Manufacturers around the country continued to grow in November, but at a slightly slower pace as oil and crop prices declined.

Creighton University's manufacturing index for companies in Minnesota and nine other central states dipped to a still strong index of 51.3 in November from 51.8 in October. Any index above 50 signals growth, while readings below 50 signal contraction.

The Institute of Supply Management (ISM) reported Monday that its U.S. manufacturing index dipped to 58.7 from 59 in October. Fourteen of 18 manufacturing industries grew with food, beverage, furniture, metal products, textiles and printing topping the list.

Monday's reports attributed the slight slowdown to lower oil prices, depressed crop prices and sagging demand for Midwest agricultural equipment. Recently John Deere and Caterpillar noted pressures on ag-related sales.

The Creighton report noted that new orders across all factories slid during November and that employment fell for the third time in four months as weakness in the ag and energy sectors has become more prevalent across the middle of the United States.

At the same time, exports grew and inventories and economic optimism rose during November as surveyed factory managers said they expected a solid holiday season.

Ernie Goss, director of Creighton University's Economic Forecasting Group, said that "After rising to its highest level in more than three years in June, the overall [51.3 index] reading has hovered in a range pointing to positive." But it also has signaled "much slower growth for the overall regional economy over the next three to six months."

In Minnesota, the business conditions index fell to 58 from October's 63.7. The state's factories continued to see strong growth in new orders, production, deliveries and inventories. Their Achilles' heel, however, was jobs.

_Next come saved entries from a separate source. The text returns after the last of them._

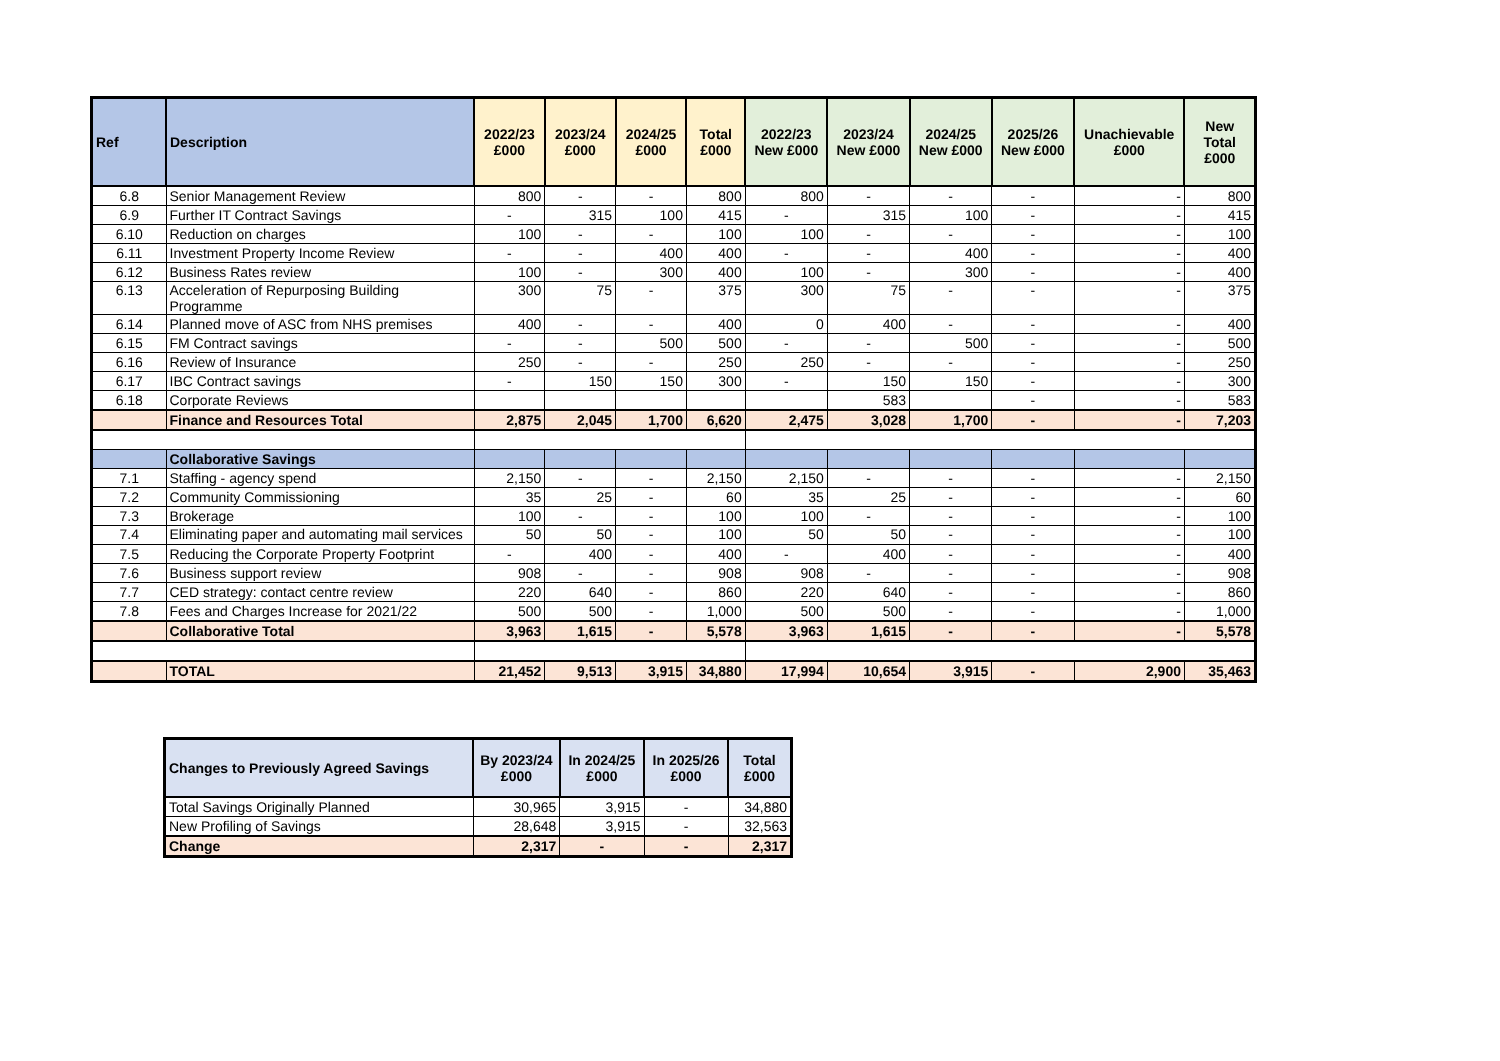| Ref | Description | 2022/23 £000 | 2023/24 £000 | 2024/25 £000 | Total £000 | 2022/23 New £000 | 2023/24 New £000 | 2024/25 New £000 | 2025/26 New £000 | Unachievable £000 | New Total £000 |
| --- | --- | --- | --- | --- | --- | --- | --- | --- | --- | --- | --- |
| 6.8 | Senior Management Review | 800 | - | - | 800 | 800 | - | - | - | - | 800 |
| 6.9 | Further IT Contract Savings | - | 315 | 100 | 415 | - | 315 | 100 | - | - | 415 |
| 6.10 | Reduction on charges | 100 | - | - | 100 | 100 | - | - | - | - | 100 |
| 6.11 | Investment Property Income Review | - | - | 400 | 400 | - | - | 400 | - | - | 400 |
| 6.12 | Business Rates review | 100 | - | 300 | 400 | 100 | - | 300 | - | - | 400 |
| 6.13 | Acceleration of Repurposing Building Programme | 300 | 75 | - | 375 | 300 | 75 | - | - | - | 375 |
| 6.14 | Planned move of ASC from NHS premises | 400 | - | - | 400 | 0 | 400 | - | - | - | 400 |
| 6.15 | FM Contract savings | - | - | 500 | 500 | - | - | 500 | - | - | 500 |
| 6.16 | Review of Insurance | 250 | - | - | 250 | 250 | - | - | - | - | 250 |
| 6.17 | IBC Contract savings | - | 150 | 150 | 300 | - | 150 | 150 | - | - | 300 |
| 6.18 | Corporate Reviews | | | | | | 583 | | - | - | 583 |
| | Finance and Resources Total | 2,875 | 2,045 | 1,700 | 6,620 | 2,475 | 3,028 | 1,700 | - | - | 7,203 |
| | Collaborative Savings | | | | | | | | | | |
| 7.1 | Staffing - agency spend | 2,150 | - | - | 2,150 | 2,150 | - | - | - | - | 2,150 |
| 7.2 | Community Commissioning | 35 | 25 | - | 60 | 35 | 25 | - | - | - | 60 |
| 7.3 | Brokerage | 100 | - | - | 100 | 100 | - | - | - | - | 100 |
| 7.4 | Eliminating paper and automating mail services | 50 | 50 | - | 100 | 50 | 50 | - | - | - | 100 |
| 7.5 | Reducing the Corporate Property Footprint | - | 400 | - | 400 | - | 400 | - | - | - | 400 |
| 7.6 | Business support review | 908 | - | - | 908 | 908 | - | - | - | - | 908 |
| 7.7 | CED strategy: contact centre review | 220 | 640 | - | 860 | 220 | 640 | - | - | - | 860 |
| 7.8 | Fees and Charges Increase for 2021/22 | 500 | 500 | - | 1,000 | 500 | 500 | - | - | - | 1,000 |
| | Collaborative Total | 3,963 | 1,615 | - | 5,578 | 3,963 | 1,615 | - | - | - | 5,578 |
| | TOTAL | 21,452 | 9,513 | 3,915 | 34,880 | 17,994 | 10,654 | 3,915 | - | 2,900 | 35,463 |
| Changes to Previously Agreed Savings | By 2023/24 £000 | In 2024/25 £000 | In 2025/26 £000 | Total £000 |
| --- | --- | --- | --- | --- |
| Total Savings Originally Planned | 30,965 | 3,915 | - | 34,880 |
| New Profiling of Savings | 28,648 | 3,915 | - | 32,563 |
| Change | 2,317 | - | - | 2,317 |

Minnesota's manufacturing sector lost 31,000 jobs during the recession that ran from December 2007 to June 2009. It only has regained 20,000 jobs, Goss said. "The state's manufacturing employment will return to prerecession levels in the latter half of 2015."

The ISM index "matched the August reading [and] was the highest level since March 2011," said Jefferies LLC Vice President Thomas Simons in a research note to investors. "The data is a bit stronger than expected. … Respondents in many of the industries highlighted in the ISM news release noted a general sense of optimism and of strong business activity."

Daniel Meckstroth, chief economist for the Manufacturers Alliance Foundation called the national results "exceptionally strong," and noted that "only 7 percent of the time in the last 25 years has the [production manufacturing index] been at 58.7 percent or higher."

Of the 18 manufacturing industries, 14 are reporting growth in November in the following order: Food, Beverage & Tobacco Products; Miscellaneous Manufacturing; Furniture & Related Products; Fabricated Metal Products; Textile Mills; Printing & Related Support Activities; Electrical Equipment, Appliances & Components; Paper Products; Plastics & Rubber Products; Machinery; Transportation Equipment; Nonmetallic Mineral Products; Petroleum & Coal Products; and Primary Metals.